Trop d’engrais, trop de lisier !

Les nitrates qui s’écoulent dans nos rivières proviennent à 98% de l’activité agricole: du gaspillage des engrais minéraux et de l’épandage des millions de m3 de lisier produits par les porcs et volailles entassés dans les élevages industriels.

Trop d’animaux

Sur seulement 7% de la surface agricole de la France, la Bretagne concentre des millions de porcs, 94 millions de volailles et 2,25 millions de bovins. Ces animaux produisent chaque année environ 227.000 tonnes d’azote. Cette concentration a été encouragée par les pouvoirs publics qui ont longtemps accepté que la réglementation soit bafouée, fût-ce au prix d’une dégradation considérable de l’environnement.

Si, depuis 1980, on sait que plusieurs cantons de Bretagne sont saturés de lisier et que les surfaces agricoles sont insuffisantes pour l’éliminer, il a fallu attendre 1997 pour que ces cantons soient officiellement classés en zones d’excédent structurel ! Entre 1997 et 2002, le nombre de ces cantons en ZES [Zones Économiques Spéciales] est passé de 70 à 104 !

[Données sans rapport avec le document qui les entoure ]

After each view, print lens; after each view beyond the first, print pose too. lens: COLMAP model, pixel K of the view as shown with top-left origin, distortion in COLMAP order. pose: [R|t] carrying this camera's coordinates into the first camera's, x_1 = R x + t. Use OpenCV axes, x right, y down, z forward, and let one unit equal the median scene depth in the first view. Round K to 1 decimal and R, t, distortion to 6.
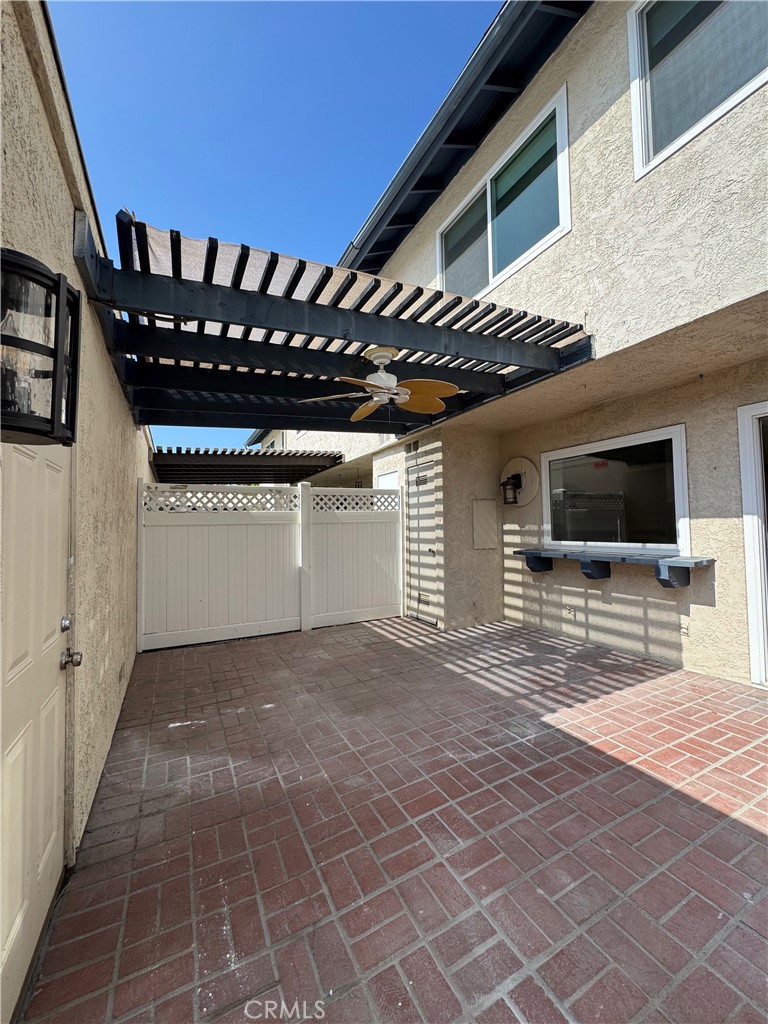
lens RADIAL K [[408.2, 0, 384.0], [0, 408.2, 512.0], [0, 0, 1]] dist [0.002875, 0.000465]
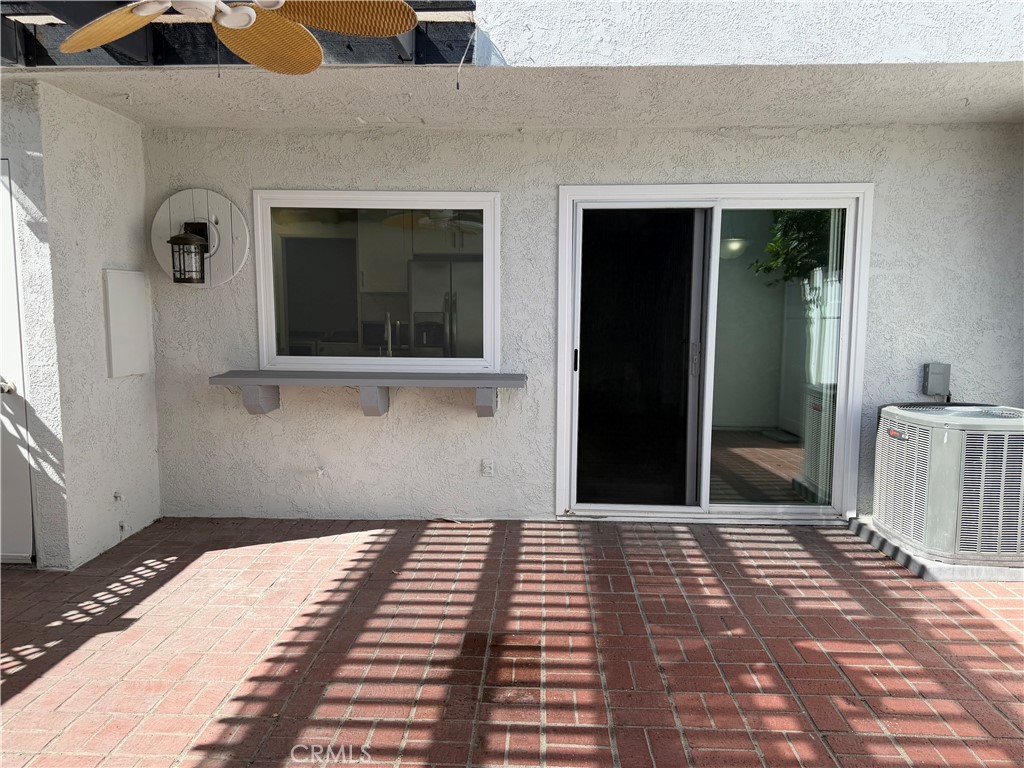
lens RADIAL K [[715.1, 0, 512.0], [0, 715.1, 384.0], [0, 0, 1]] dist [0.002339, -0.009149]
pose [[0.493624, -0.068514, 0.866972, -0.268699], [-0.053086, 0.992659, 0.108672, -0.013387], [-0.868054, -0.099667, 0.486363, 0.244464]]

Des tentatives d’interdiction d’extension des élevages ont été menées, notamment sous les ministères de C. Lepage et D. Voynet, mais elles ont été très vite contournées sous prétexte de développement des élevages « familiaux » représentant jusqu’à 60% des élevages dans certaines productions…

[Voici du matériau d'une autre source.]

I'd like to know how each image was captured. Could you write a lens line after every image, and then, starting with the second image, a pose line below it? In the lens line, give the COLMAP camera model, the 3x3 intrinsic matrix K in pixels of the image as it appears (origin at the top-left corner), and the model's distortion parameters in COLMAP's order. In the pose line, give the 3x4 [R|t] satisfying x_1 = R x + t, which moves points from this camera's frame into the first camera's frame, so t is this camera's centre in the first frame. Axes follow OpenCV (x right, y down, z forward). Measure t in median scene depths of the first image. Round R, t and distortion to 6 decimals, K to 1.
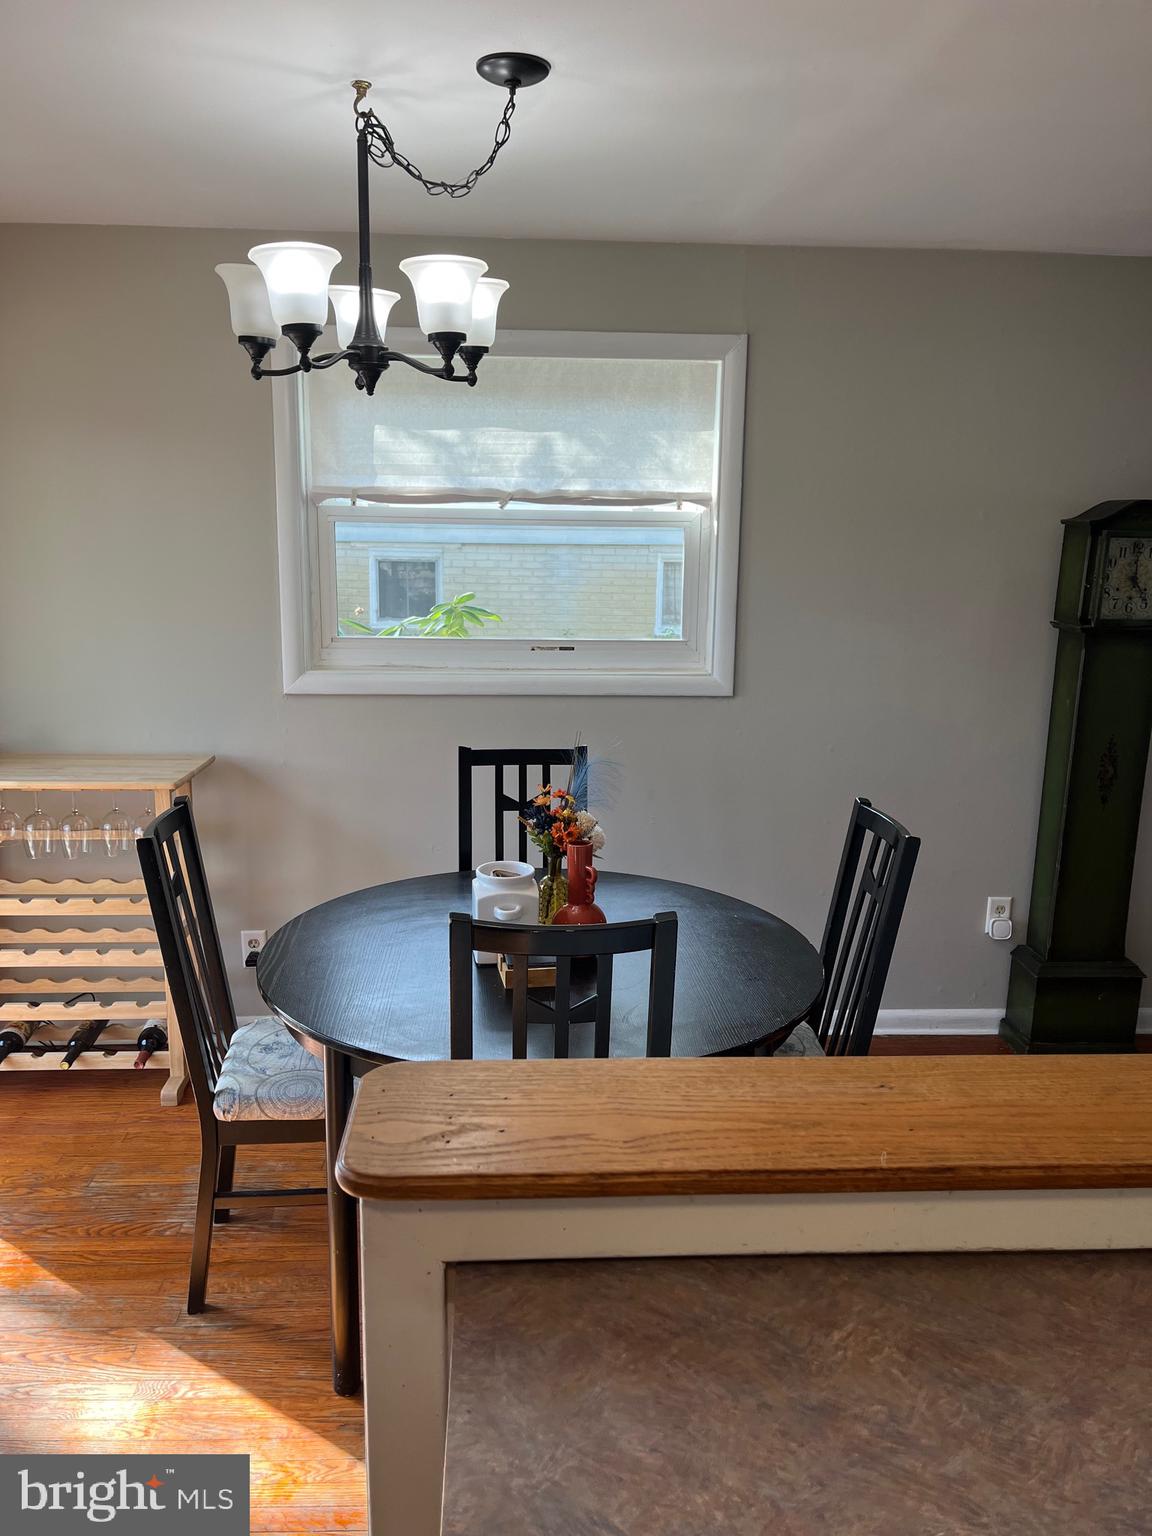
lens RADIAL K [[1167.6, 0, 576.0], [0, 1167.6, 777.7], [0, 0, 1]] dist [0.063634, -0.085689]
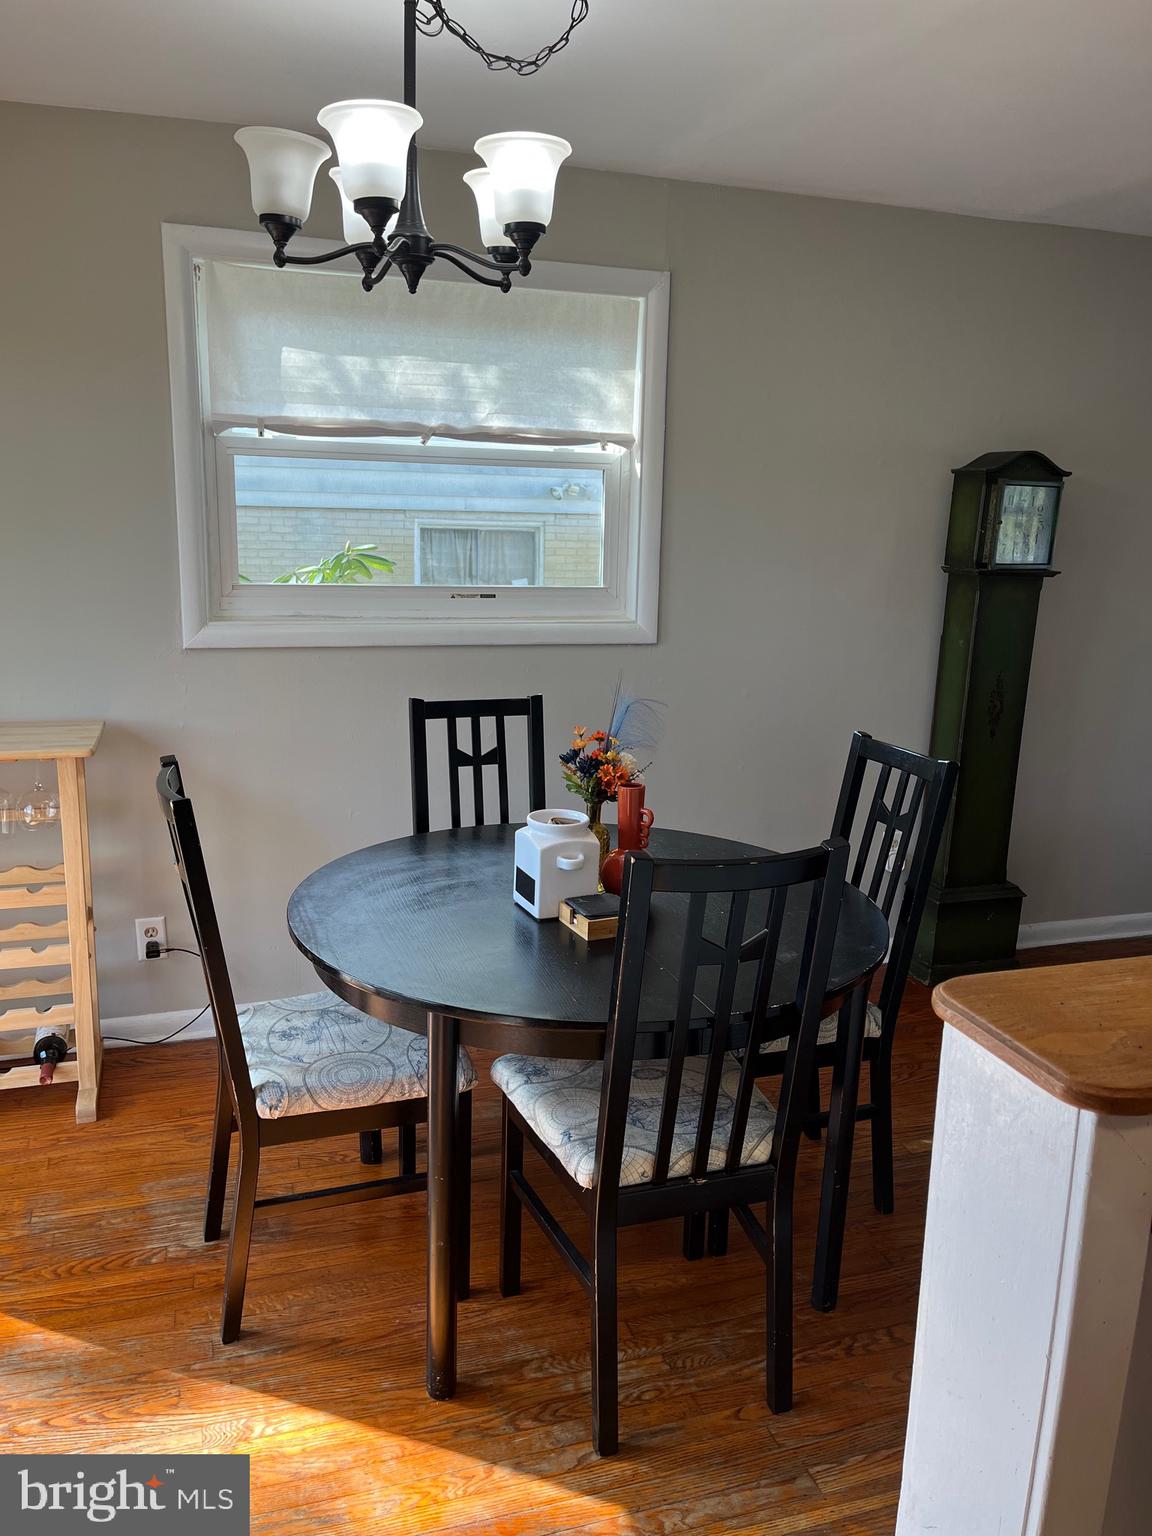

Depuis l’été 2005, au prétexte de « faire respirer l’élevage breton« , l’interdiction d’extension des élevages industriels dans les ZES a volé en éclats et l’on peut à présent remplacer les vaches ou les poulets par des cochons et concentrer toutes la production sur un seul site… Comprenne qui pourra !

Les programmes de résorption des excédents (sous-estimés selon les scientifiques de l’Inra de Rennes) mis en œuvre depuis 1997 et qui étaient censés produire leurs effets avant 2006, n’ont encore permis d’éliminer qu’environ 40% des excédents d’azote de la région.

Et encore, on ne tient pas compte du caractère parfois virtuel des « transferts » de fumiers de volailles prévus pour être exportés hors de Bretagne: ils se retrouvent dans environ 20% des cas sur le canton ou le département voisin…

Trop d’engrais

Pendant des années, les responsables agricoles ont proclamé que les lisiers et fumiers allaient remplacer l’utilisation des engrais minéraux. Mais la réalité n’est pas aussi belle: les entreprises rémunèrent toujours en partie les vendeurs d’engrais au prorata des quantités commercialisées, les producteurs de lait et de viande bovine, qui disposent des surfaces d’épandage, n’ont pas toujours envie d’éponger les surplus de lisier de leurs voisins éleveurs hors-sol de porcs ou de poulets, et l’usage de l’engrais chimique est peu coûteux, sûr, et confortable.

Dans ces conditions, la réduction de la consommation d’engrais azotés fixée par le Plan d’action pour le développement pérenne de l’agriculture et de l’agro-alimentaire à 30.000 tonnes, n’a concerné que 12.000 tonnes.

La « Charte des prescripteurs« , signée en grande pompe en 2001 et financée par d’importants fonds publics, devait précisément mobiliser les fabricants et distributeurs d’engrais pour faire reculer ce gaspillage. L’évaluation de cette charte réalisée en 2004 à la demande des financeurs (agence de l’eau, conseil régional, État…) a conclu à une « faible efficacité » de cette démarche.